Roger Ebert in Yard Work Is Hard Work

“It is the job of the film critic to figure out the director’s point-of-view and then gauge how well the finished film matches that vision.”

Ok, that’s a severe paraphrasing, but at the time I heard the actual statement, it didn’t occur to me to record it for posterity. In fact, I didn’t even understand what Roger Ebert was saying when he uttered it during a segment on At the Movies in an admonishing tone to Richard Roeper.

Roeper didn’t “get” it either, throwing back at Ebert that it can’t be the job of film reviewers to be mind readers. However, I have since come to realize that’s exactly what it is that a good reviewer is exactly supposed to do.

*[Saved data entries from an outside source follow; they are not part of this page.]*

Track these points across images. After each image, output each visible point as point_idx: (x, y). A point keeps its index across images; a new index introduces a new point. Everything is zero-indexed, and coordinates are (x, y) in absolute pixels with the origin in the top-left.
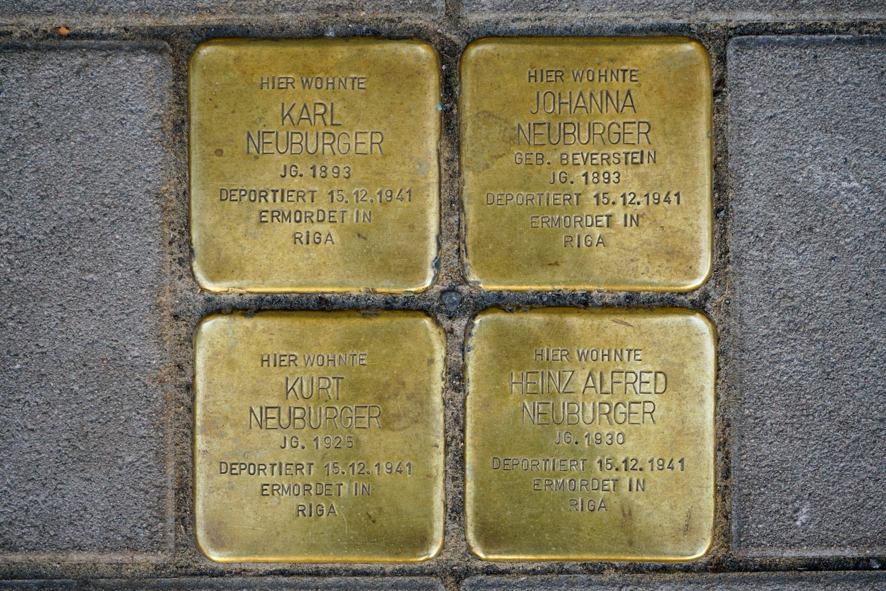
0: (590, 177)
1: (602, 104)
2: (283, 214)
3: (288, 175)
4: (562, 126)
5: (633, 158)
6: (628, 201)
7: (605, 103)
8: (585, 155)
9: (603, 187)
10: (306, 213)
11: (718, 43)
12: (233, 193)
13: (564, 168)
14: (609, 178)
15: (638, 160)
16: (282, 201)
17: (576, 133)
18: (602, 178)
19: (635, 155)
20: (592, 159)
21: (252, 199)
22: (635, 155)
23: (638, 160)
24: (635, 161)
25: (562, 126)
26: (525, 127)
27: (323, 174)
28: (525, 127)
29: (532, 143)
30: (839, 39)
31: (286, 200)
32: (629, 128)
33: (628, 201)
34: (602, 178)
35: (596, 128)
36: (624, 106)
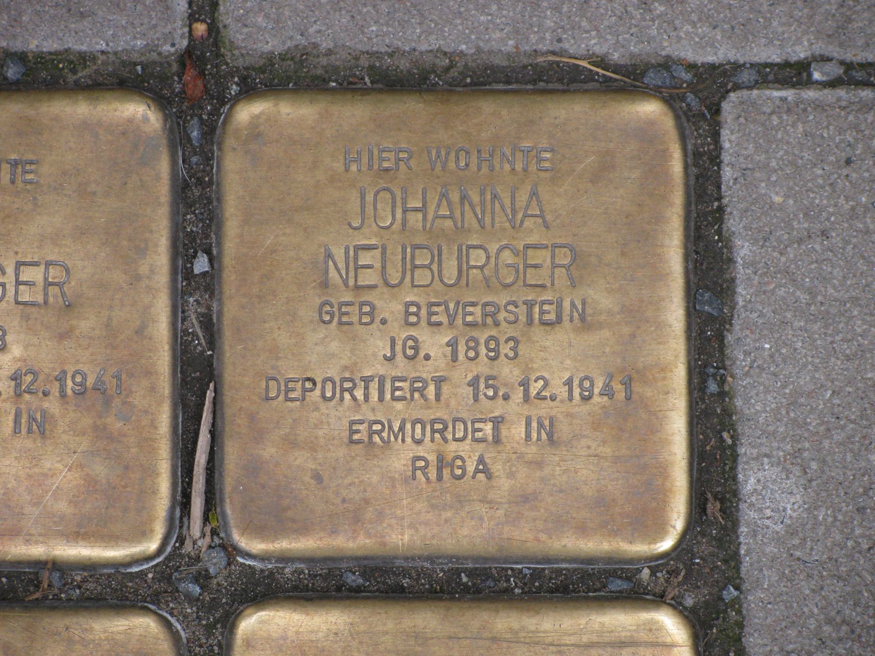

Film, particularly underground film that isn’t constrained by corporate, commercial or monied interests, is a visual, and sometimes aural, representation of a specific filmmaker’s vision. Through a film, if we cannot understand what it is that a filmmaker is trying to say, then essentially that filmmaker has not been true to himself or herself and their film has essentially “failed.”

It’s especially helpful to keep this idea in mind when reviewing and watching an underground film that isn’t catering to a specific, pre-defined notion of what a film is supposed to be. For example,  it’s quite useless to criticize Stan Brakhage‘s Mothlight for its lack of plot and catchy songs on the soundtrack, and you’ll end up sounding like a fool if you do. But, is Mothlight a beautiful and/or intriguing visual experiment? That’s the standard on which to judge that particular film. And while we can’t “read” Brakhage’s mind while watching the film, it is still possible to judge his intent and if the film is worth viewing based on that intent. (It is.)

One of the reasons I personally wanted to write reviews of only underground films was that I was tired of reading mainstream-oriented reviewers forcing a disclaimer onto their own reviews of underground films that point out technical and budgetary limitations. Who cares! I wanted to create a space where a film can just be a film; and if it represents an interesting point-of-view in an interesting fashion, then it’s doing its job.

(Film still above is Roger Ebert “starring” in the animated underground film Yard Work Is Hard Work by Jodie Mack.)